A run of records:

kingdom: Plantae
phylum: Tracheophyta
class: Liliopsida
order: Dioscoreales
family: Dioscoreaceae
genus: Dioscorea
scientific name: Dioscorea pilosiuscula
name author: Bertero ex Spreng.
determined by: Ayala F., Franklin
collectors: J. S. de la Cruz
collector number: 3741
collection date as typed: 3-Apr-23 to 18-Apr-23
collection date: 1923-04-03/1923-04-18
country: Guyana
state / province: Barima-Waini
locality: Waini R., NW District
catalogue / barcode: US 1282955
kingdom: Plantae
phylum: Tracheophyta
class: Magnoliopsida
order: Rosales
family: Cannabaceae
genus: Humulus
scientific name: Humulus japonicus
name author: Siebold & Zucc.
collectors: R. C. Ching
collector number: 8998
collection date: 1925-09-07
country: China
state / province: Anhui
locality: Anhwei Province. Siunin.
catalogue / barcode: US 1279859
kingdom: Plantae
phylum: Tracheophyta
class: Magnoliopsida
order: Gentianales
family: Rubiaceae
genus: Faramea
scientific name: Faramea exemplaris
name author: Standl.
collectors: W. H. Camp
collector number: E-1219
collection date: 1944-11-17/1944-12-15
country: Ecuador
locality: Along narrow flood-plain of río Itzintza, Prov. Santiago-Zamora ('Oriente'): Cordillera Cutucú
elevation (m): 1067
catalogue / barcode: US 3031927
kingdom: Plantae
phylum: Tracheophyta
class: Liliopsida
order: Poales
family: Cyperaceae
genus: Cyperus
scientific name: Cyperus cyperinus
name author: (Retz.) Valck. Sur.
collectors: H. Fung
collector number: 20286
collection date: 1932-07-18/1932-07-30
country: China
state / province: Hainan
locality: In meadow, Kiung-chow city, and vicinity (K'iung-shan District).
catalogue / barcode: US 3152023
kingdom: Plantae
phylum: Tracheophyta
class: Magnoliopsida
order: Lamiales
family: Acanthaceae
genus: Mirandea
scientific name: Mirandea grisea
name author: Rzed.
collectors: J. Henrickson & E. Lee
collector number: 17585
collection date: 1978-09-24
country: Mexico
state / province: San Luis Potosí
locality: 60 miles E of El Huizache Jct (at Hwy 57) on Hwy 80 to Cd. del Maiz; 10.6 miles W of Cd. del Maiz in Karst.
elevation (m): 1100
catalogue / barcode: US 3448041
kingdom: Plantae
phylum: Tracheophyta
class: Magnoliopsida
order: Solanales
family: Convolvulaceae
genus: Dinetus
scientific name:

EXERCISE DETAILS: Please copy all of the material above line for line, without changing anything.

WORKED ANSWER:
kingdom: Plantae
phylum: Tracheophyta
class: Liliopsida
order: Dioscoreales
family: Dioscoreaceae
genus: Dioscorea
scientific name: Dioscorea pilosiuscula
name author: Bertero ex Spreng.
determined by: Ayala F., Franklin
collectors: J. S. de la Cruz
collector number: 3741
collection date as typed: 3-Apr-23 to 18-Apr-23
collection date: 1923-04-03/1923-04-18
country: Guyana
state / province: Barima-Waini
locality: Waini R., NW District
catalogue / barcode: US 1282955
kingdom: Plantae
phylum: Tracheophyta
class: Magnoliopsida
order: Rosales
family: Cannabaceae
genus: Humulus
scientific name: Humulus japonicus
name author: Siebold & Zucc.
collectors: R. C. Ching
collector number: 8998
collection date: 1925-09-07
country: China
state / province: Anhui
locality: Anhwei Province. Siunin.
catalogue / barcode: US 1279859
kingdom: Plantae
phylum: Tracheophyta
class: Magnoliopsida
order: Gentianales
family: Rubiaceae
genus: Faramea
scientific name: Faramea exemplaris
name author: Standl.
collectors: W. H. Camp
collector number: E-1219
collection date: 1944-11-17/1944-12-15
country: Ecuador
locality: Along narrow flood-plain of río Itzintza, Prov. Santiago-Zamora ('Oriente'): Cordillera Cutucú
elevation (m): 1067
catalogue / barcode: US 3031927
kingdom: Plantae
phylum: Tracheophyta
class: Liliopsida
order: Poales
family: Cyperaceae
genus: Cyperus
scientific name: Cyperus cyperinus
name author: (Retz.) Valck. Sur.
collectors: H. Fung
collector number: 20286
collection date: 1932-07-18/1932-07-30
country: China
state / province: Hainan
locality: In meadow, Kiung-chow city, and vicinity (K'iung-shan District).
catalogue / barcode: US 3152023
kingdom: Plantae
phylum: Tracheophyta
class: Magnoliopsida
order: Lamiales
family: Acanthaceae
genus: Mirandea
scientific name: Mirandea grisea
name author: Rzed.
collectors: J. Henrickson & E. Lee
collector number: 17585
collection date: 1978-09-24
country: Mexico
state / province: San Luis Potosí
locality: 60 miles E of El Huizache Jct (at Hwy 57) on Hwy 80 to Cd. del Maiz; 10.6 miles W of Cd. del Maiz in Karst.
elevation (m): 1100
catalogue / barcode: US 3448041
kingdom: Plantae
phylum: Tracheophyta
class: Magnoliopsida
order: Solanales
family: Convolvulaceae
genus: Dinetus
scientific name:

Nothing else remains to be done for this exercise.